**** ENTRIES PROVIDED ****
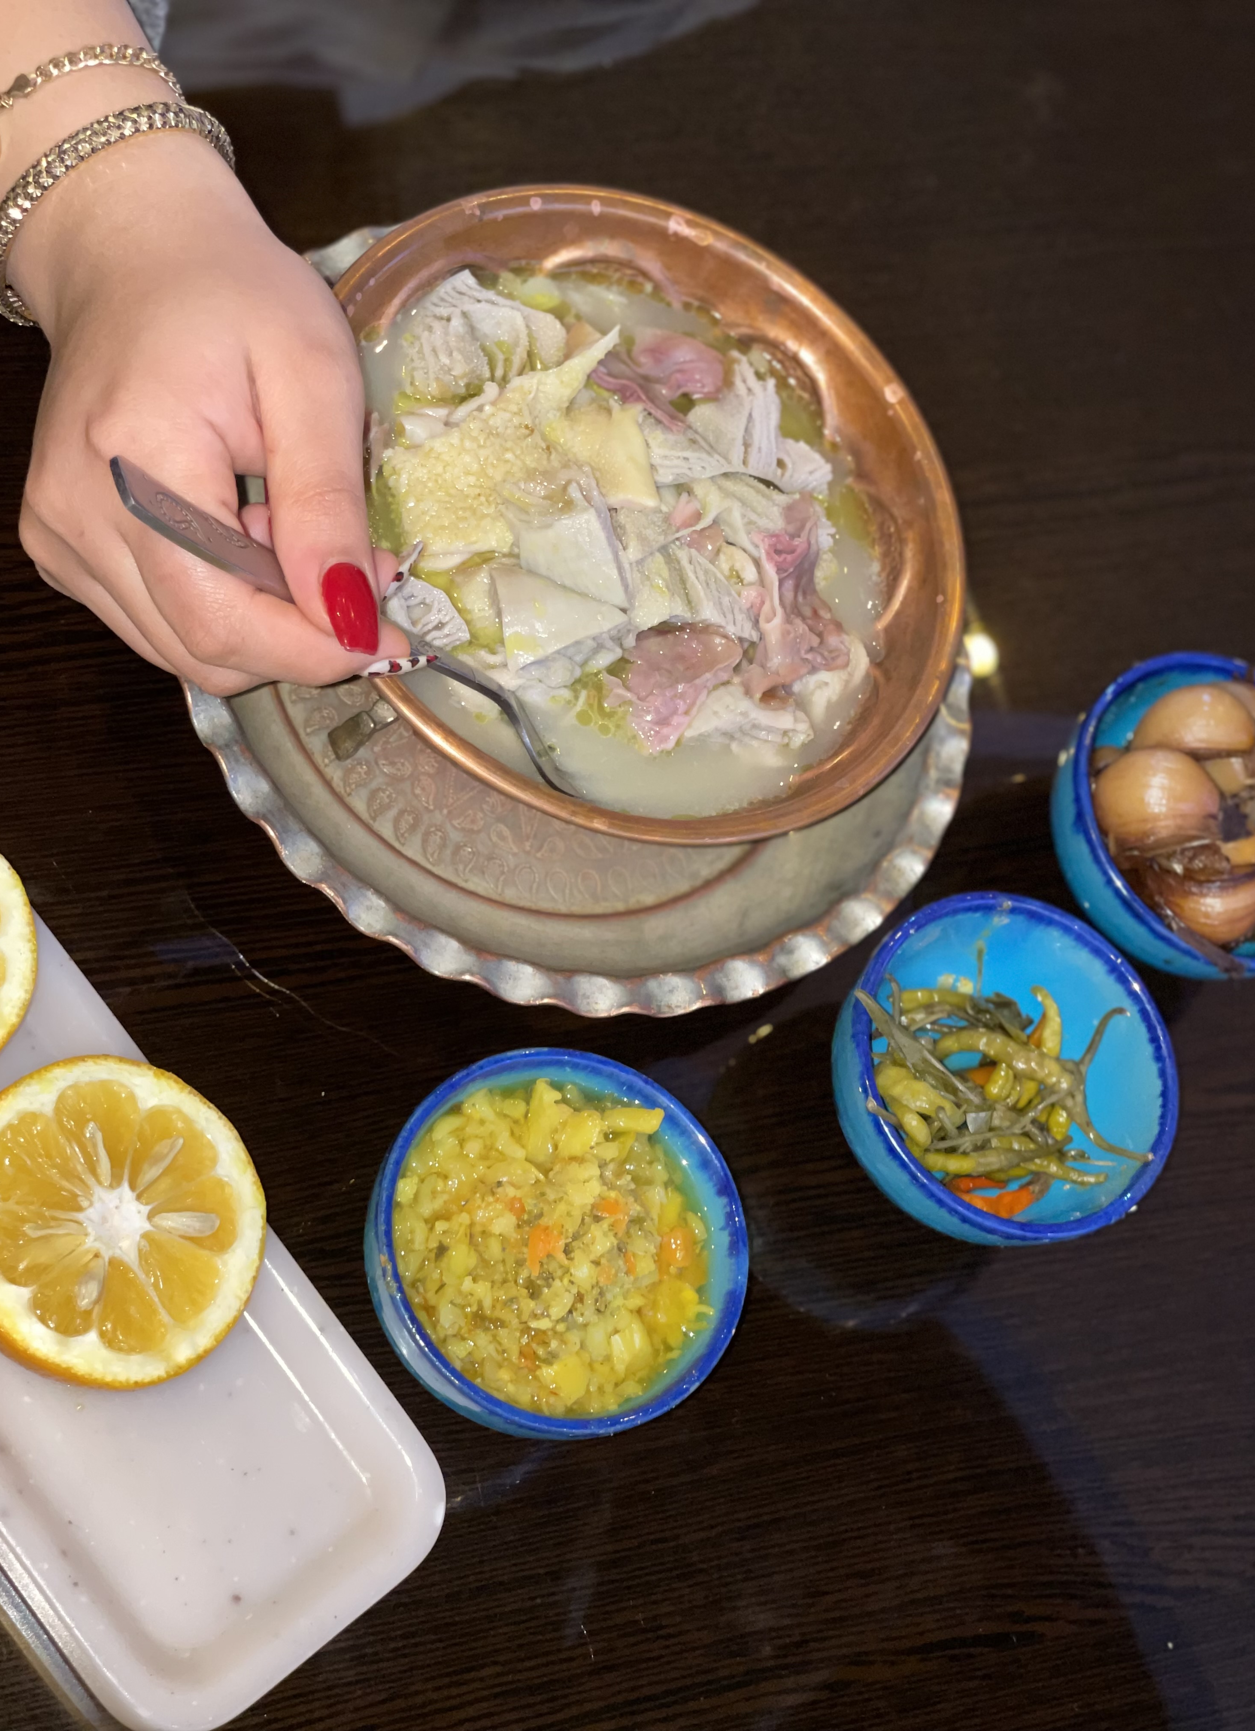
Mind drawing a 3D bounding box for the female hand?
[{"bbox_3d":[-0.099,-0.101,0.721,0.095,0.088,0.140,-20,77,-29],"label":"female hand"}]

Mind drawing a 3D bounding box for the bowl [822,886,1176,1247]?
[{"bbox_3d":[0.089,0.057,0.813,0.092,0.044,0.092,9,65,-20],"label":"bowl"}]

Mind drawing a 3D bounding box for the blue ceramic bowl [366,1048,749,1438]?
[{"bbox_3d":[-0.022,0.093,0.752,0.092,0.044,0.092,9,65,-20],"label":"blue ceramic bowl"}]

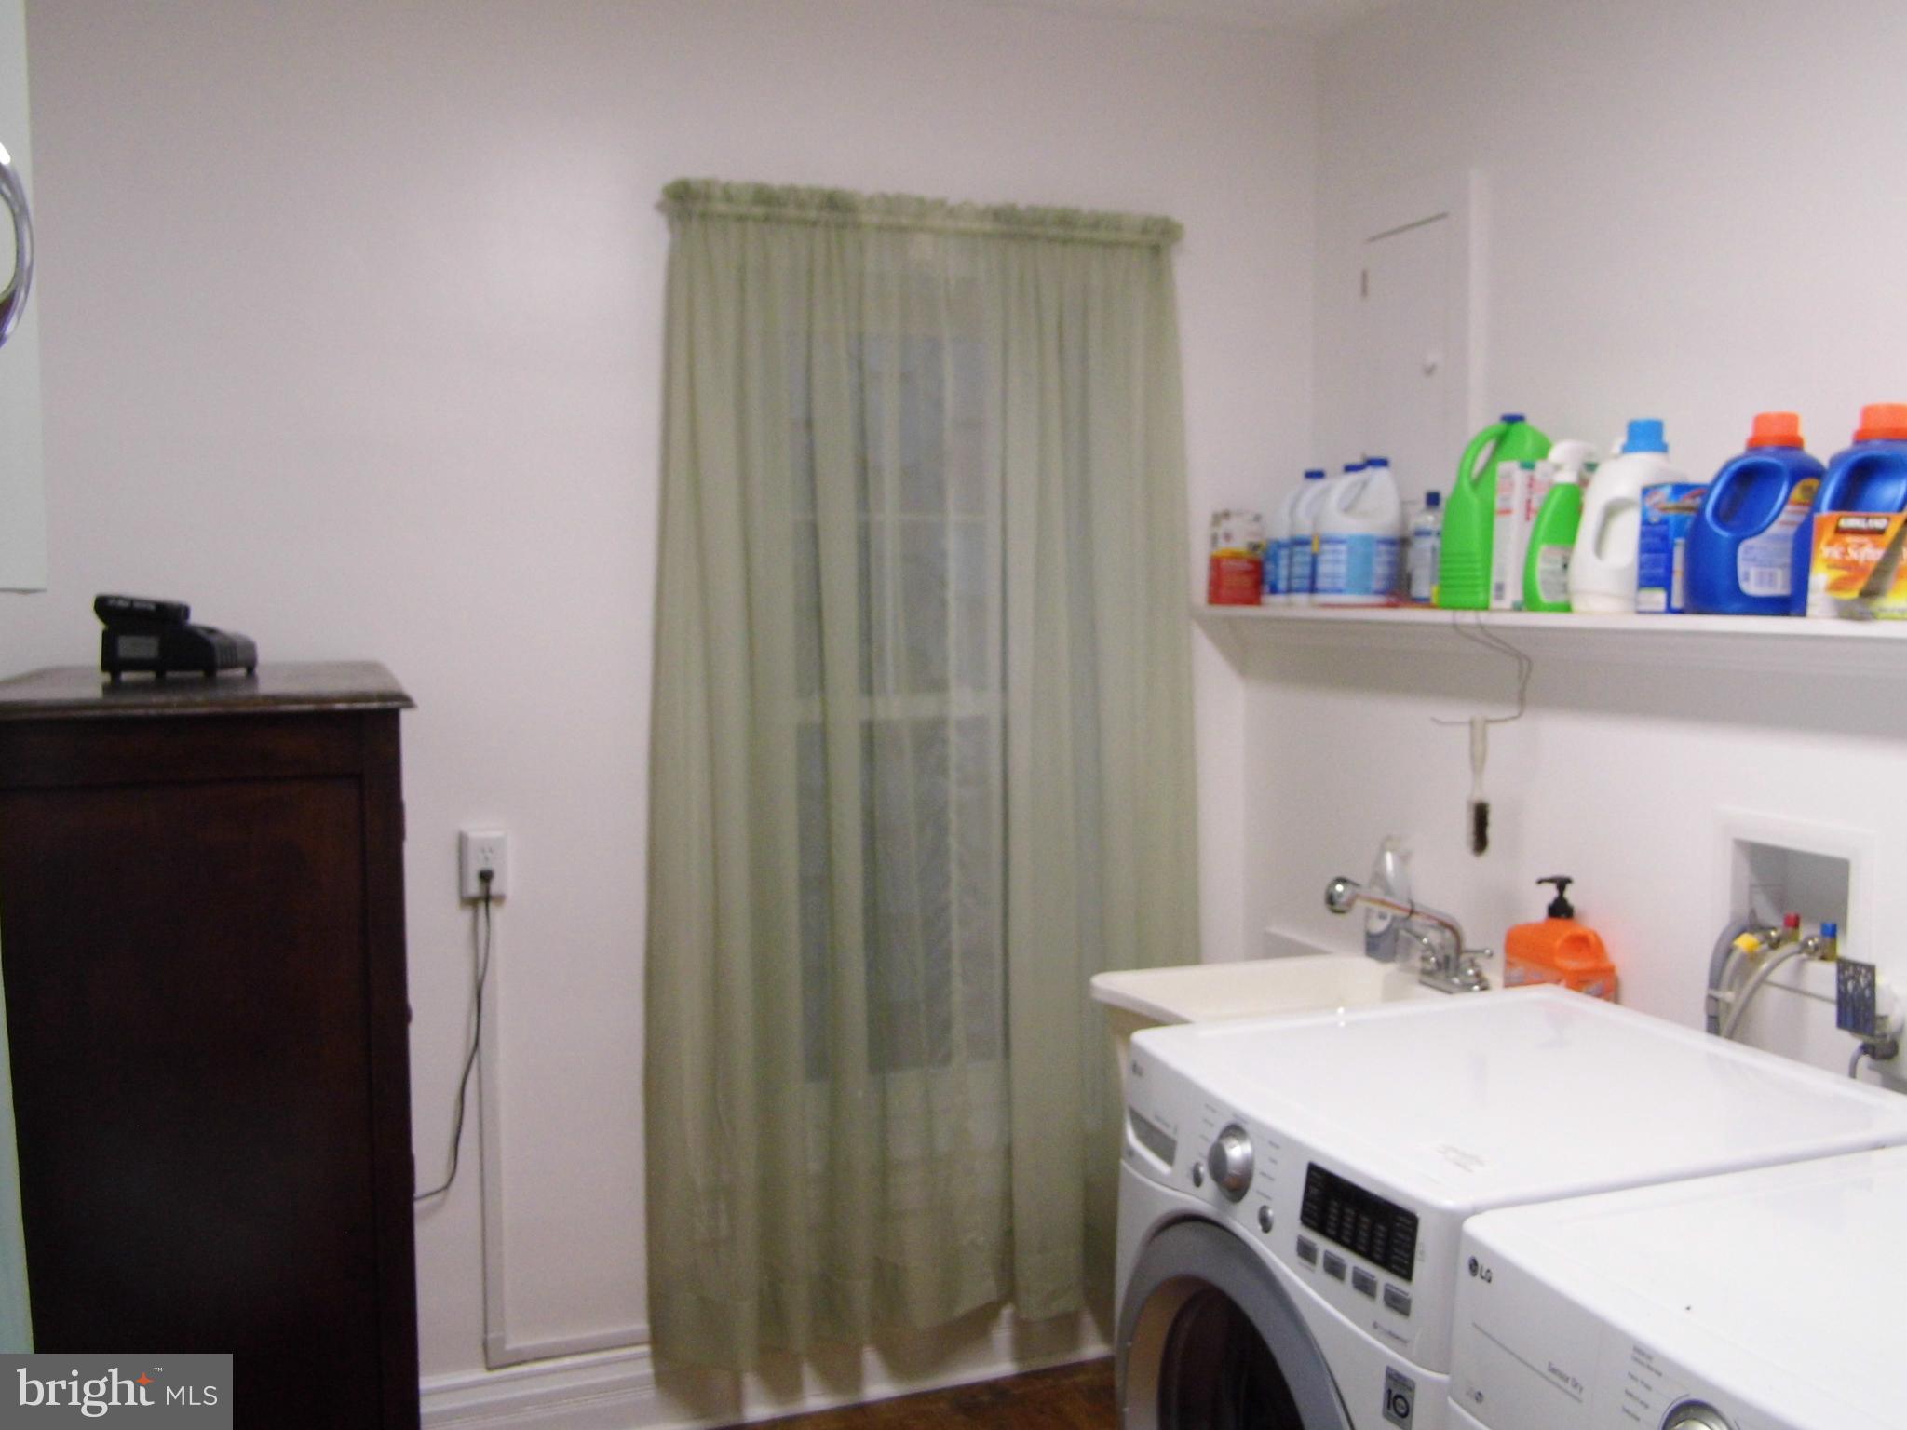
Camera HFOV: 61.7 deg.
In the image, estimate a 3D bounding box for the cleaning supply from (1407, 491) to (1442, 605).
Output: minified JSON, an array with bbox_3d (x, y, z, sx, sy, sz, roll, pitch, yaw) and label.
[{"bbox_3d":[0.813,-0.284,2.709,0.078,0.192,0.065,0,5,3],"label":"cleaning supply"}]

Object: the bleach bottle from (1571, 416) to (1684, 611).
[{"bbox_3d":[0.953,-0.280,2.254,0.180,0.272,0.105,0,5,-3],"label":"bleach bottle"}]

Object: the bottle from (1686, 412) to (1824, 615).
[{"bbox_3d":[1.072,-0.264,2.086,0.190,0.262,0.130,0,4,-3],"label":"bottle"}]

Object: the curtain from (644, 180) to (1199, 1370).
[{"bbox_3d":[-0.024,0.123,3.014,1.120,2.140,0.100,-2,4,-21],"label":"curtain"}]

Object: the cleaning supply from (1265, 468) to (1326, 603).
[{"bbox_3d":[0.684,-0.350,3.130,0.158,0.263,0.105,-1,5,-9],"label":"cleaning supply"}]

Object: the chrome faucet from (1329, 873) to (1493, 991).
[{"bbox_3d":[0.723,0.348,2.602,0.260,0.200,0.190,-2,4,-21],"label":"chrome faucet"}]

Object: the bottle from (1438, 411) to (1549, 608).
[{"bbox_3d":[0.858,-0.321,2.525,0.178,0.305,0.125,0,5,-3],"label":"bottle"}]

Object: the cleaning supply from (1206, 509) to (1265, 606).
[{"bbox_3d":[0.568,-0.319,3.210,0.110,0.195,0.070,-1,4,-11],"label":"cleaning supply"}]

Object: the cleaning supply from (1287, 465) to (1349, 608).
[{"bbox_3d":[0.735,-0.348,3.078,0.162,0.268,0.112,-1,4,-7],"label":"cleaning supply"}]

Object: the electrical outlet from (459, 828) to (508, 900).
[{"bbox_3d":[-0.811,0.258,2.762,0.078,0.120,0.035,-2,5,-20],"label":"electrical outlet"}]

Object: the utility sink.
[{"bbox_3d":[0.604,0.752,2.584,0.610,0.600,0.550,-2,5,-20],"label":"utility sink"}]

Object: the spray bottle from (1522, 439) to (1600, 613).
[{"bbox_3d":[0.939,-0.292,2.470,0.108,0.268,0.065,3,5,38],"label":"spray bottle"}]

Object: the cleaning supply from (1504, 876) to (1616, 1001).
****
Turn every line of the records above into a numbered list, omitting blank lines. Leave the pictures out of your answer.

1. Mind drawing a 3D bounding box for the female hand?
2. [{"bbox_3d":[-0.099,-0.101,0.721,0.095,0.088,0.140,-20,77,-29],"label":"female hand"}]
3. Mind drawing a 3D bounding box for the bowl [822,886,1176,1247]?
4. [{"bbox_3d":[0.089,0.057,0.813,0.092,0.044,0.092,9,65,-20],"label":"bowl"}]
5. Mind drawing a 3D bounding box for the blue ceramic bowl [366,1048,749,1438]?
6. [{"bbox_3d":[-0.022,0.093,0.752,0.092,0.044,0.092,9,65,-20],"label":"blue ceramic bowl"}]
7. Camera HFOV: 61.7 deg.
8. In the image, estimate a 3D bounding box for the cleaning supply from (1407, 491) to (1442, 605).
9. Output: minified JSON, an array with bbox_3d (x, y, z, sx, sy, sz, roll, pitch, yaw) and label.
10. [{"bbox_3d":[0.813,-0.284,2.709,0.078,0.192,0.065,0,5,3],"label":"cleaning supply"}]
11. Object: the bleach bottle from (1571, 416) to (1684, 611).
12. [{"bbox_3d":[0.953,-0.280,2.254,0.180,0.272,0.105,0,5,-3],"label":"bleach bottle"}]
13. Object: the bottle from (1686, 412) to (1824, 615).
14. [{"bbox_3d":[1.072,-0.264,2.086,0.190,0.262,0.130,0,4,-3],"label":"bottle"}]
15. Object: the curtain from (644, 180) to (1199, 1370).
16. [{"bbox_3d":[-0.024,0.123,3.014,1.120,2.140,0.100,-2,4,-21],"label":"curtain"}]
17. Object: the cleaning supply from (1265, 468) to (1326, 603).
18. [{"bbox_3d":[0.684,-0.350,3.130,0.158,0.263,0.105,-1,5,-9],"label":"cleaning supply"}]
19. Object: the chrome faucet from (1329, 873) to (1493, 991).
20. [{"bbox_3d":[0.723,0.348,2.602,0.260,0.200,0.190,-2,4,-21],"label":"chrome faucet"}]
21. Object: the bottle from (1438, 411) to (1549, 608).
22. [{"bbox_3d":[0.858,-0.321,2.525,0.178,0.305,0.125,0,5,-3],"label":"bottle"}]
23. Object: the cleaning supply from (1206, 509) to (1265, 606).
24. [{"bbox_3d":[0.568,-0.319,3.210,0.110,0.195,0.070,-1,4,-11],"label":"cleaning supply"}]
25. Object: the cleaning supply from (1287, 465) to (1349, 608).
26. [{"bbox_3d":[0.735,-0.348,3.078,0.162,0.268,0.112,-1,4,-7],"label":"cleaning supply"}]
27. Object: the electrical outlet from (459, 828) to (508, 900).
28. [{"bbox_3d":[-0.811,0.258,2.762,0.078,0.120,0.035,-2,5,-20],"label":"electrical outlet"}]
29. Object: the utility sink.
30. [{"bbox_3d":[0.604,0.752,2.584,0.610,0.600,0.550,-2,5,-20],"label":"utility sink"}]
31. Object: the spray bottle from (1522, 439) to (1600, 613).
32. [{"bbox_3d":[0.939,-0.292,2.470,0.108,0.268,0.065,3,5,38],"label":"spray bottle"}]
33. Object: the cleaning supply from (1504, 876) to (1616, 1001).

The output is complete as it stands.